The summer is fading quickly and before I know it, Noah will have to pack and return to Portland. I’ll go with him, but not as a member of the Portland Pioneers. Giving them my resignation was easy and probably one of the best decisions, aside from marrying Noah, I’ve ever made. Our baby is due at the end of the year or early into next year and I’d miss the end of the season and potentially playoffs, where I would be needed the most. I did offer to freelance for them, since I’d be at most of the games, or they could send game film to me for the ones I don’t make. As soon as word spread, offers from other teams came pouring in. I’m weighing all of them, just as I’m weighing myself now.

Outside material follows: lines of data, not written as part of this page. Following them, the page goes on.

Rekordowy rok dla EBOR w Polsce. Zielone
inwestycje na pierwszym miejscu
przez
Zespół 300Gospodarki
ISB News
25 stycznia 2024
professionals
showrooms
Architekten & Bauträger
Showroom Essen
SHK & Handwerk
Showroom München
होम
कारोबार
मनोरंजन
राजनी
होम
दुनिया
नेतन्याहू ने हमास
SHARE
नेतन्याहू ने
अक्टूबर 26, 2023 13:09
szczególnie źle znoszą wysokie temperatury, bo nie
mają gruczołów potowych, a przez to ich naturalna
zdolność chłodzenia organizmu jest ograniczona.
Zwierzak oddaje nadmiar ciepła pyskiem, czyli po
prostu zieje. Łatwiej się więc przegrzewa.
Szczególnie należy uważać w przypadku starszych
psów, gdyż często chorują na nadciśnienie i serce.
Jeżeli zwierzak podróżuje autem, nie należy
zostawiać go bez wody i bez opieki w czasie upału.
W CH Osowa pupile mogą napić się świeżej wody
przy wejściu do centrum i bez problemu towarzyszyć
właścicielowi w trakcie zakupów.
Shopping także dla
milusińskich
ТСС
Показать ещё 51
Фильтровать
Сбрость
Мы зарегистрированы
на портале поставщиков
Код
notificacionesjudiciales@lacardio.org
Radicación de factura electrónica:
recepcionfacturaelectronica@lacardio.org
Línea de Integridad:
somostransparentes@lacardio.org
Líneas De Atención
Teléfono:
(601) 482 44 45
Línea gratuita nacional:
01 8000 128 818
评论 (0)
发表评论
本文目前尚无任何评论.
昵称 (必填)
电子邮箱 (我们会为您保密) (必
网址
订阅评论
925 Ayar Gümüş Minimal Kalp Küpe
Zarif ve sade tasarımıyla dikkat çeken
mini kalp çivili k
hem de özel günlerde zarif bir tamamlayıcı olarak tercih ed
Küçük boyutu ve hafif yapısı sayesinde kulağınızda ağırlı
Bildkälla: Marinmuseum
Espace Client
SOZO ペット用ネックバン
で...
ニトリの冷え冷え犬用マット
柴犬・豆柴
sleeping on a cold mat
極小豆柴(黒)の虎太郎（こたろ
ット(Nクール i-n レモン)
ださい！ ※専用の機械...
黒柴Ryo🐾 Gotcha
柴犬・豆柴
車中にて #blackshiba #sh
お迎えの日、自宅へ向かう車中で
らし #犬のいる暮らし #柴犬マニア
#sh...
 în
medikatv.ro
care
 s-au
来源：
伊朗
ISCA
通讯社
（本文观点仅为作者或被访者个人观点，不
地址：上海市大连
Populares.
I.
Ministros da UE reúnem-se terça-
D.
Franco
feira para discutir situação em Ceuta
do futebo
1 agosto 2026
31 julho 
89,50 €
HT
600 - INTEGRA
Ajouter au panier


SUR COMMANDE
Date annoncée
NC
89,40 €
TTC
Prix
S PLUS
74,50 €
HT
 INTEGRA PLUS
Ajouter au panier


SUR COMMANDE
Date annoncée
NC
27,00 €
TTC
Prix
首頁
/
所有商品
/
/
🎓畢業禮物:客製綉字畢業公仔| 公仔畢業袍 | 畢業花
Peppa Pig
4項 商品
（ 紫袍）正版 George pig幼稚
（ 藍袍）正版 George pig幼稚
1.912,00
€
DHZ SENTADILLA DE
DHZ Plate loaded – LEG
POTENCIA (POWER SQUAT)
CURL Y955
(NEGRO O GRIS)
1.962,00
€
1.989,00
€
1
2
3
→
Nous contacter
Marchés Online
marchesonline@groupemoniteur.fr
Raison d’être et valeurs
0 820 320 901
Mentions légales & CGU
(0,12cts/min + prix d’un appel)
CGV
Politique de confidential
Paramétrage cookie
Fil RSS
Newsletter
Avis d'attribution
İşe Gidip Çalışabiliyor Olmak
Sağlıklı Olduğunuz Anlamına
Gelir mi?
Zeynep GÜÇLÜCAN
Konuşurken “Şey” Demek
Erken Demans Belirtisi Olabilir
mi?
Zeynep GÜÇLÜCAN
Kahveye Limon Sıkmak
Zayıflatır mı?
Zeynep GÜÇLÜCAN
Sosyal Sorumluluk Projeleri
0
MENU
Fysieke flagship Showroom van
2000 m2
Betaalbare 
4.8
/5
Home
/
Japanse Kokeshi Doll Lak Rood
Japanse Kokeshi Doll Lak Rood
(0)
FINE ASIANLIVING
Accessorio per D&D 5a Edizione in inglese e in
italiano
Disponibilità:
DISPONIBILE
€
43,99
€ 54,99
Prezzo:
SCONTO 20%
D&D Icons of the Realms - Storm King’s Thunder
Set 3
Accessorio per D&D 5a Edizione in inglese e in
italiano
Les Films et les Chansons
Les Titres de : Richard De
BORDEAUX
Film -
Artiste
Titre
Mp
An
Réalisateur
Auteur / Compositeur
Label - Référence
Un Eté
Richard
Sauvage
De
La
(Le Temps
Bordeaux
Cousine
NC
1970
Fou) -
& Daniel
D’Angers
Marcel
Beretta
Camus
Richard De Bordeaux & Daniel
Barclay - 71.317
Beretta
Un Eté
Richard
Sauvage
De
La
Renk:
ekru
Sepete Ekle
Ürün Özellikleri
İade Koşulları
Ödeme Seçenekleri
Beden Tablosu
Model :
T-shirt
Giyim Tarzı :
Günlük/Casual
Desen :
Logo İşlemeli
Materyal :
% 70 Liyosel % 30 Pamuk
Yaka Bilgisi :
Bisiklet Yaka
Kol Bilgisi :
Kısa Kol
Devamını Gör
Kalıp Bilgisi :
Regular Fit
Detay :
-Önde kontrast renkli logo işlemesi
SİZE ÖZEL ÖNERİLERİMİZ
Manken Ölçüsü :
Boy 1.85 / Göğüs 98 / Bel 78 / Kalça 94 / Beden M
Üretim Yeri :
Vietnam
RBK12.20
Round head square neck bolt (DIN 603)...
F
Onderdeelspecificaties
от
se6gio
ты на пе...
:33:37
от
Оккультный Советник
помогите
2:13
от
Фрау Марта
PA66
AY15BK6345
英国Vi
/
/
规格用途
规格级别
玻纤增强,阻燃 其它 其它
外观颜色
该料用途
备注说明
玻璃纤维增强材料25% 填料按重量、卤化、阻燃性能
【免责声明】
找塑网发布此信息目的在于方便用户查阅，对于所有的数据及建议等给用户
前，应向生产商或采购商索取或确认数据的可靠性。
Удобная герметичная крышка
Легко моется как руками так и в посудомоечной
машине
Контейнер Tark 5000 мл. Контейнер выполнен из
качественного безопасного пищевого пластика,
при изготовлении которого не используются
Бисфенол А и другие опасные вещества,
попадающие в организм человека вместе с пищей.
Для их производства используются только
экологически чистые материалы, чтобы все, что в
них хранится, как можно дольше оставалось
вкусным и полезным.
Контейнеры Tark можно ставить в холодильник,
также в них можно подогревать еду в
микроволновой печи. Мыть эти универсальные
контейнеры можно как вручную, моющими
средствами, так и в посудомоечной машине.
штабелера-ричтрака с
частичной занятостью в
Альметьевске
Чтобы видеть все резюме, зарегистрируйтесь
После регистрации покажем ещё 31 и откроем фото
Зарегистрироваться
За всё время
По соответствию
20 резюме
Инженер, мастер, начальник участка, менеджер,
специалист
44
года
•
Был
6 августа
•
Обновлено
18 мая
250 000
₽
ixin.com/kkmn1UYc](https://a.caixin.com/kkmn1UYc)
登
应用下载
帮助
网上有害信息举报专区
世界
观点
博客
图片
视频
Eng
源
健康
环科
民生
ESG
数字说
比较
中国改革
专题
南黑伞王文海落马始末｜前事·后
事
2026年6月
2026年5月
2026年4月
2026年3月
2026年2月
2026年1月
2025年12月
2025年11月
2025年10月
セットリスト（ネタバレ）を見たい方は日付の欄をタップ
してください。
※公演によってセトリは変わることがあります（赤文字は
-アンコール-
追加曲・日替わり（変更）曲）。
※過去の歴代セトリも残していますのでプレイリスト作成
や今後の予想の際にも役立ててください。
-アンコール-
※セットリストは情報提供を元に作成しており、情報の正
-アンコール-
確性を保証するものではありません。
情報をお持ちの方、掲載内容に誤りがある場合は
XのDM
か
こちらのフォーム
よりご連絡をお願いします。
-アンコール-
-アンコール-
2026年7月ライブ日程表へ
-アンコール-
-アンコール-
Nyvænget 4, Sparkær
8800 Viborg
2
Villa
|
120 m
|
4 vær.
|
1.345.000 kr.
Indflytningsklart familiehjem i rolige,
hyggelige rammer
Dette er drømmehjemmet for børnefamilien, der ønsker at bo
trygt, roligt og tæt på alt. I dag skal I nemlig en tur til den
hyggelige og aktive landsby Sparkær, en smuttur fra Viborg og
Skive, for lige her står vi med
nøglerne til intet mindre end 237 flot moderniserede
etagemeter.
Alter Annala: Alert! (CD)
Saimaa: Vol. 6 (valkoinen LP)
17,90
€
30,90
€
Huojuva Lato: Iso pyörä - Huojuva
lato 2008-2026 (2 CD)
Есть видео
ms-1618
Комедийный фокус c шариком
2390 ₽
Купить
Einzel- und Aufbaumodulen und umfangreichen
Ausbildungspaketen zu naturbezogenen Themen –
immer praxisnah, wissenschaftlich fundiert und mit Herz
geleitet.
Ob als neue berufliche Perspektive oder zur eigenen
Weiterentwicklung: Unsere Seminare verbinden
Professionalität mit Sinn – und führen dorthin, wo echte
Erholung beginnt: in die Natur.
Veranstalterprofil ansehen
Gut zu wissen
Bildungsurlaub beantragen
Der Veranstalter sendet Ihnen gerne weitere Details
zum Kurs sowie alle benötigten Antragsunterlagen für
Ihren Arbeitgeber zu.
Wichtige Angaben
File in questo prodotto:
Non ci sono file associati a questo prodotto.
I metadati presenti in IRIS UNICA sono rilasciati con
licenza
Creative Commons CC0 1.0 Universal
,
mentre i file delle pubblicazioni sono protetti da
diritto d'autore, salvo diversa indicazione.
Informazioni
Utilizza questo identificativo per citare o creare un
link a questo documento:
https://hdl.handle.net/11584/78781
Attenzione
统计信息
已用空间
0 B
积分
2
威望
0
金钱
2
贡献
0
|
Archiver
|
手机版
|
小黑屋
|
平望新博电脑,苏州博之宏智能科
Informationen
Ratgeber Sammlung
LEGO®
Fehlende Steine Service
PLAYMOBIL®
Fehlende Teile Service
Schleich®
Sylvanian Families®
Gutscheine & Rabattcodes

The number on the scale continues to go higher, which is good. I’m gaining healthy weight to support my expanding belly. One night, I went to bed with a somewhat flat stomach and woke the next day looking like I had put a small balloon under my shirt. Only, I hadn’t. Our baby had grown or shifted or whatever it’s called. As soon as Noah saw my bump, he had the camera out, taking pictures from every angle.

It's weird, up until now I haven’t felt pregnant. The baby didn’t move around enough for me to feel the flutters other mom’s talk about experiencing and my little pouch was just that, little. I looked bloated most days, but now . . . now I get to stand in the mirror and cradle my belly.

We still haven’t really told people outside our family and a handful of friends that we’re expecting. Mostly because I want to get to the twenty-week mark or my first ultrasound. Technically, I still have another four weeks, but I managed to convince Dr. Ringman I need the ultrasound before we return to Portland for the football season.

Noah finds me standing in front of the mirror, rubbing my hand over my bump and then holding it. It’s the most magnificent thing I have ever seen in my life. Knowing a life we created is in there, thriving, makes me feel like I can do anything in this world. I have no worries. Not about Noah and whatever decision he makes about his career. Not about whether or not I decide to be a consultant with the Pioneers.

He stands behind me, fitting perfectly against me. His hands hold my stomach as he looks at me through the mirror. “Are you ready for today?”